Morphological measurements

The morphological and countable characteristics of the YY crucian carp were examined at two years of age as previously described [32]. The same characteristics in RCC and F8 in Tables 1 and 2 are cited for comparison [14].

Flow cytometry analysis

DNA contents of the YY crucian carp, A1 offspring, all male triploids, and all male tetraploids were measured via flow cytometry analysis to determine the ploidy of each fish. First, approximately 0.5 mL of blood was collected from the caudal vein of each fish using a syringe containing 100 units of sodium heparin. The blood samples were then diluted with ACD buffer to a proper concentration and stained with DAPI (Sigma) at room temperature for 10 min. Following filtration, DNA content measurement was performed in a Partec Cell Counter Analyzer.

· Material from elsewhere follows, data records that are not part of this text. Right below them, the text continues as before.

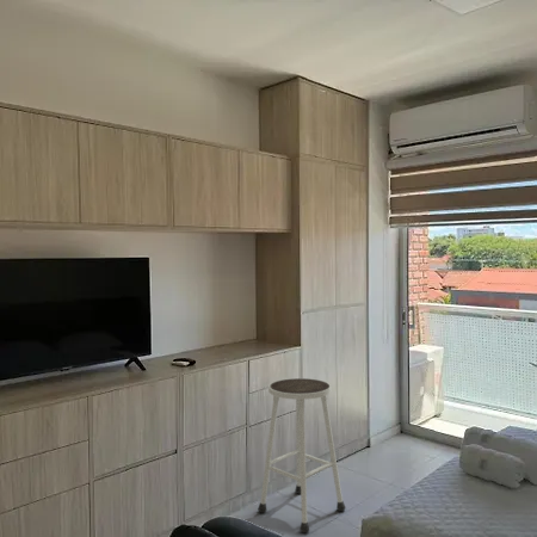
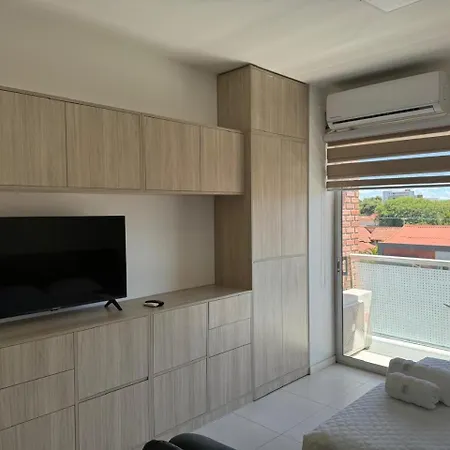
- stool [257,377,346,535]
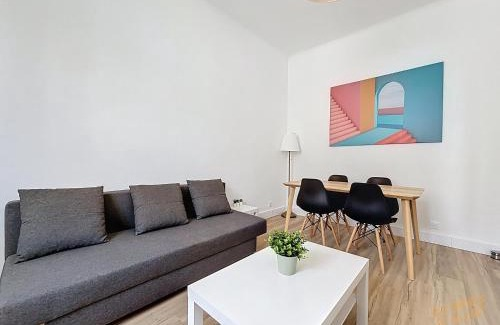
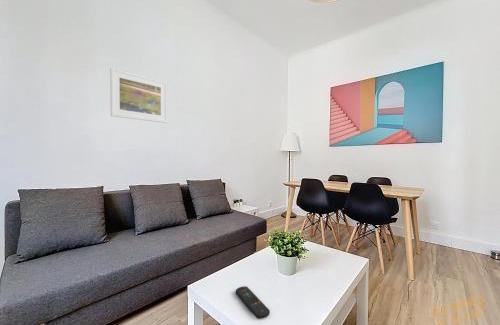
+ remote control [235,285,271,320]
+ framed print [109,67,168,124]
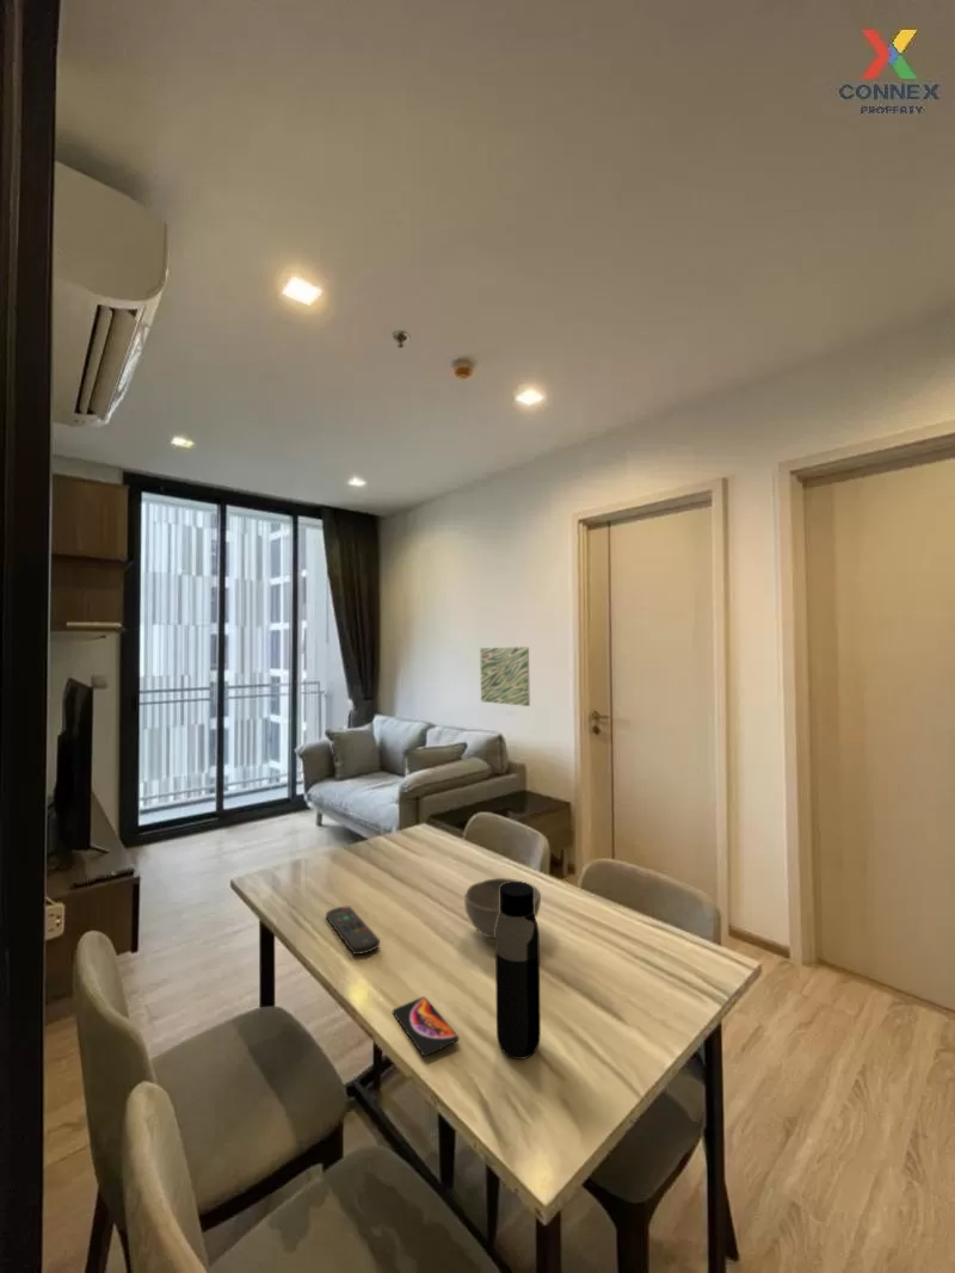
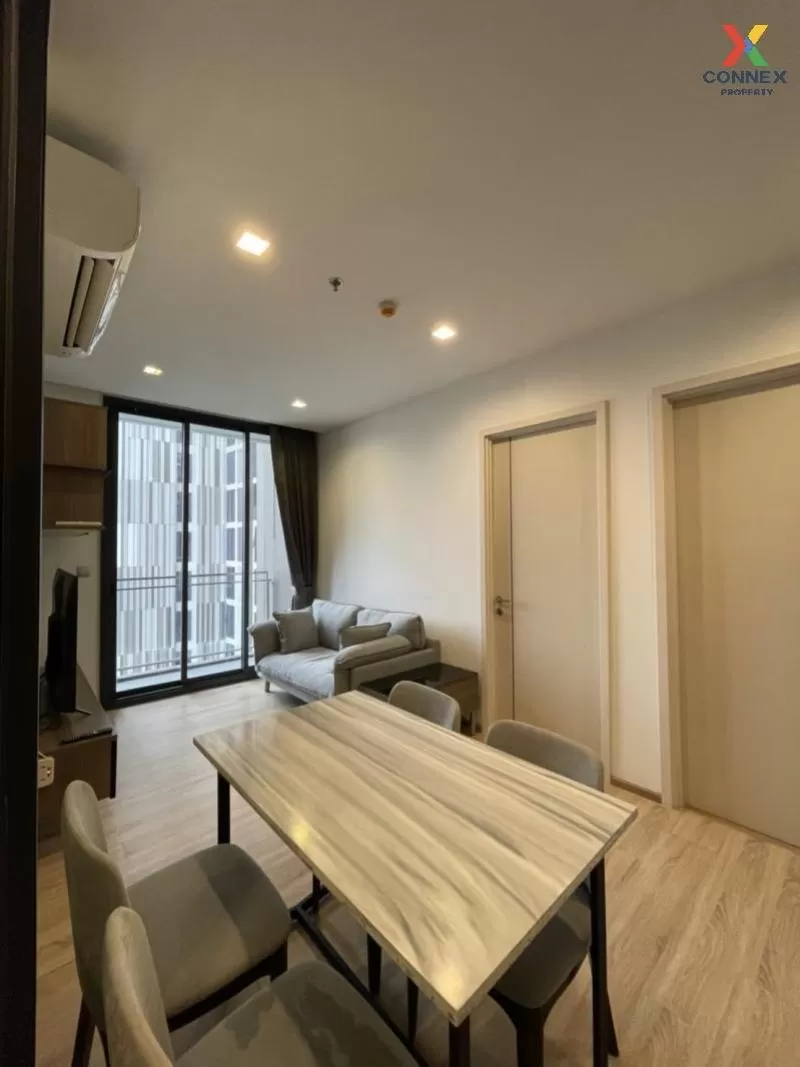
- bowl [463,877,542,940]
- smartphone [392,996,461,1057]
- remote control [325,906,381,956]
- wall art [479,645,531,707]
- water bottle [494,882,542,1061]
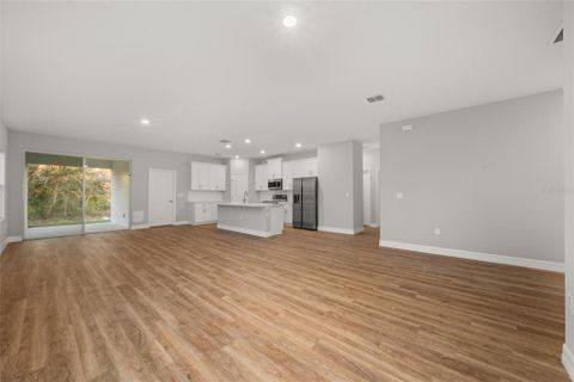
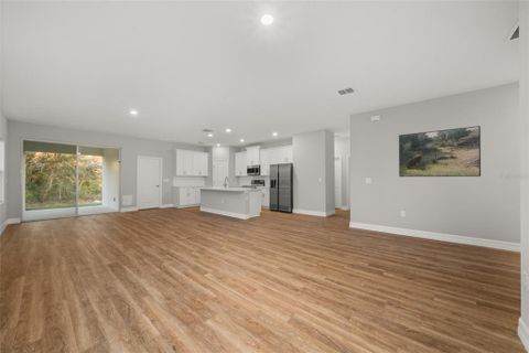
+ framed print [398,125,482,178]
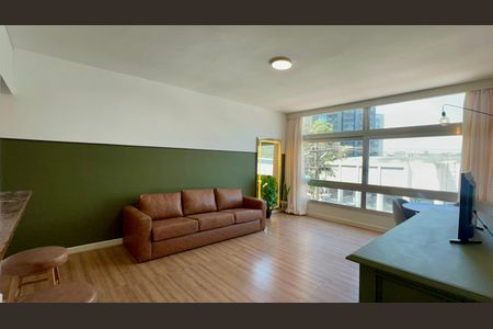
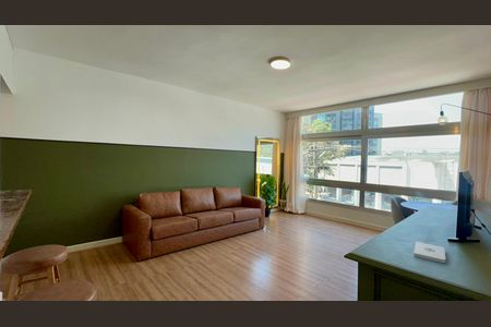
+ notepad [412,241,446,264]
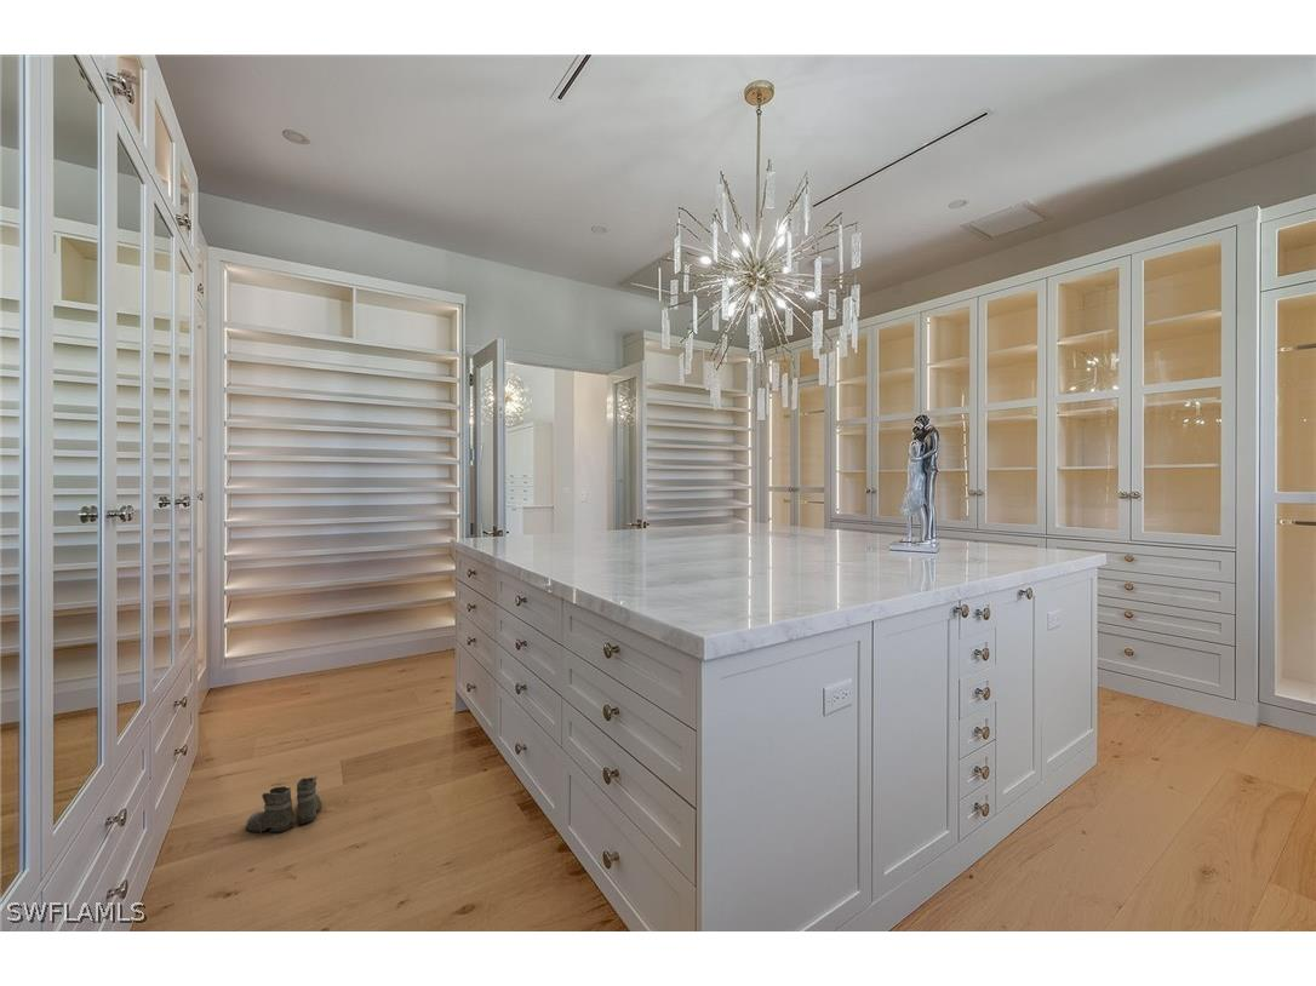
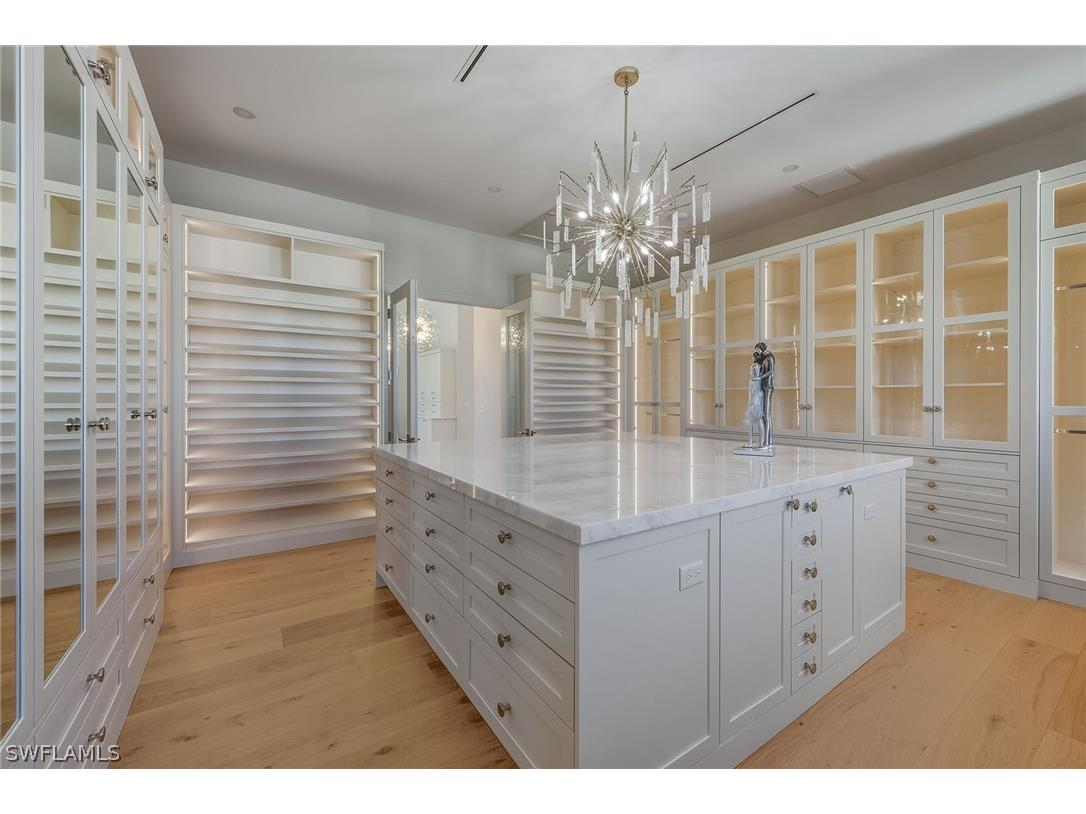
- boots [245,775,326,841]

DNA contents of the sperm of the YY crucian carp and RCC were analyzed by similar ways with blood cells. Sperms were collected from each fish and diluted with PBS buffer to an appropriate concentration, followed by stained with DAPI, filtration, and measured by the Partec Cell Counter Analyzer.

Chromosome counting

The chromosomes of 12-month-old fish were prepared by peripheral blood cell cultivation according to the procedure reported by Xiao et al. [33]. For each fish, approximately 0.3 mL blood was collected with a syringe containing 0.2 mL 0.1 % sodium heparin. The blood cells were then cultured in RPMI-1640 (Invitrogen) supplemented with 15 % calf serum (Invitrogen) and incubated in a 5 % CO2 environment at 26° for 68–72 h. Colchicine was added to the medium for a 4 h incubation. The cells were harvested and hypotonically treated with 0.075 M KCl and then fixed in methanol-acetic acid (3:1, v/v) overnight with three changes. Chromosomes were prepared via dropping and air drying, then stained in 4 % Giemsa solution for 30 min, and finally examined microscopically.

Spermatozoa phenotype

The phenotype of spermatozoa was scanned according to Qin et al.[14]. Briefly, RCC and YY crucian carp semen was collected and fixed with 2.5 % glutaraldehyde solution, then with 1 % osmic acid solution. After dehydration, dropping, and desiccation, the sperm samples were subjected to atomized gilding for scanning electron microscopy (X-650 scan-electron micro-scope, Hitachi, Germany).

Statistical analysis

Analysis of variance and pairwise comparisons of the data were analyzed in SPSS Statistics 17.0.